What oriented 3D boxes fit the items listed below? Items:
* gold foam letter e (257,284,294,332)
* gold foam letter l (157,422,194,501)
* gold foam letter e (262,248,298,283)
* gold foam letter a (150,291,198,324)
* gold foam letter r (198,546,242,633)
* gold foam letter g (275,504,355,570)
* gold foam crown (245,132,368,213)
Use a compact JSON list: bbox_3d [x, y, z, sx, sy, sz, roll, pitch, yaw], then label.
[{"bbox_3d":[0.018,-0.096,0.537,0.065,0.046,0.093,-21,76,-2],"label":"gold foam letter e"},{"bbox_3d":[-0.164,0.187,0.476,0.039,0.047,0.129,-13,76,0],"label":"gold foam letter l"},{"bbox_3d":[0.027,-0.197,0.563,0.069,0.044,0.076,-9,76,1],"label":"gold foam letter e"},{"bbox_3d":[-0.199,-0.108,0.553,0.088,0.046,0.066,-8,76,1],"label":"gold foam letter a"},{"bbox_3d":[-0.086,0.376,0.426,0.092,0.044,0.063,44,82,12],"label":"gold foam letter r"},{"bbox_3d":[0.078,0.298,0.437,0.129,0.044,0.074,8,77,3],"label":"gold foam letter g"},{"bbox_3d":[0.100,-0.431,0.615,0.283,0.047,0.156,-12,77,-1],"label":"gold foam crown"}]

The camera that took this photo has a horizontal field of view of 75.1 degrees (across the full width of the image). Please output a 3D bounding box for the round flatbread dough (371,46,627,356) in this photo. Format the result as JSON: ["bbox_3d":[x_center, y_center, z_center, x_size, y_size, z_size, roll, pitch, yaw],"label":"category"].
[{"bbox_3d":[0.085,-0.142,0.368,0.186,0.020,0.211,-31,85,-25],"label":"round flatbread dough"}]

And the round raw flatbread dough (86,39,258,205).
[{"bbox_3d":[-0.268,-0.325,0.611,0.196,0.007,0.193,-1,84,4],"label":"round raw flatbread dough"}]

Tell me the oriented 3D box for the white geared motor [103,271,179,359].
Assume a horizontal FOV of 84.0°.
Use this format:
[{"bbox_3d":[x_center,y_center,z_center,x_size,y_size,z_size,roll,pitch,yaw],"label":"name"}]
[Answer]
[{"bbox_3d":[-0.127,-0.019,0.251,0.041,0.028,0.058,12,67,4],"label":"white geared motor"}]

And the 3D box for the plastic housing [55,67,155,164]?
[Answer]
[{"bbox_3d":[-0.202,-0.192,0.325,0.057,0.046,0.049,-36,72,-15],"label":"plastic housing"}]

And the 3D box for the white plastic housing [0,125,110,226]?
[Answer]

TASK DESCRIPTION: The material above needs to be copied out in full, exactly as given.

RESULT:
What oriented 3D boxes fit the items listed below? Items:
* gold foam letter e (257,284,294,332)
* gold foam letter l (157,422,194,501)
* gold foam letter e (262,248,298,283)
* gold foam letter a (150,291,198,324)
* gold foam letter r (198,546,242,633)
* gold foam letter g (275,504,355,570)
* gold foam crown (245,132,368,213)
Use a compact JSON list: bbox_3d [x, y, z, sx, sy, sz, roll, pitch, yaw], then label.
[{"bbox_3d":[0.018,-0.096,0.537,0.065,0.046,0.093,-21,76,-2],"label":"gold foam letter e"},{"bbox_3d":[-0.164,0.187,0.476,0.039,0.047,0.129,-13,76,0],"label":"gold foam letter l"},{"bbox_3d":[0.027,-0.197,0.563,0.069,0.044,0.076,-9,76,1],"label":"gold foam letter e"},{"bbox_3d":[-0.199,-0.108,0.553,0.088,0.046,0.066,-8,76,1],"label":"gold foam letter a"},{"bbox_3d":[-0.086,0.376,0.426,0.092,0.044,0.063,44,82,12],"label":"gold foam letter r"},{"bbox_3d":[0.078,0.298,0.437,0.129,0.044,0.074,8,77,3],"label":"gold foam letter g"},{"bbox_3d":[0.100,-0.431,0.615,0.283,0.047,0.156,-12,77,-1],"label":"gold foam crown"}]

The camera that took this photo has a horizontal field of view of 75.1 degrees (across the full width of the image). Please output a 3D bounding box for the round flatbread dough (371,46,627,356) in this photo. Format the result as JSON: ["bbox_3d":[x_center, y_center, z_center, x_size, y_size, z_size, roll, pitch, yaw],"label":"category"].
[{"bbox_3d":[0.085,-0.142,0.368,0.186,0.020,0.211,-31,85,-25],"label":"round flatbread dough"}]

And the round raw flatbread dough (86,39,258,205).
[{"bbox_3d":[-0.268,-0.325,0.611,0.196,0.007,0.193,-1,84,4],"label":"round raw flatbread dough"}]

Tell me the oriented 3D box for the white geared motor [103,271,179,359].
Assume a horizontal FOV of 84.0°.
Use this format:
[{"bbox_3d":[x_center,y_center,z_center,x_size,y_size,z_size,roll,pitch,yaw],"label":"name"}]
[Answer]
[{"bbox_3d":[-0.127,-0.019,0.251,0.041,0.028,0.058,12,67,4],"label":"white geared motor"}]

And the 3D box for the plastic housing [55,67,155,164]?
[Answer]
[{"bbox_3d":[-0.202,-0.192,0.325,0.057,0.046,0.049,-36,72,-15],"label":"plastic housing"}]

And the 3D box for the white plastic housing [0,125,110,226]?
[Answer]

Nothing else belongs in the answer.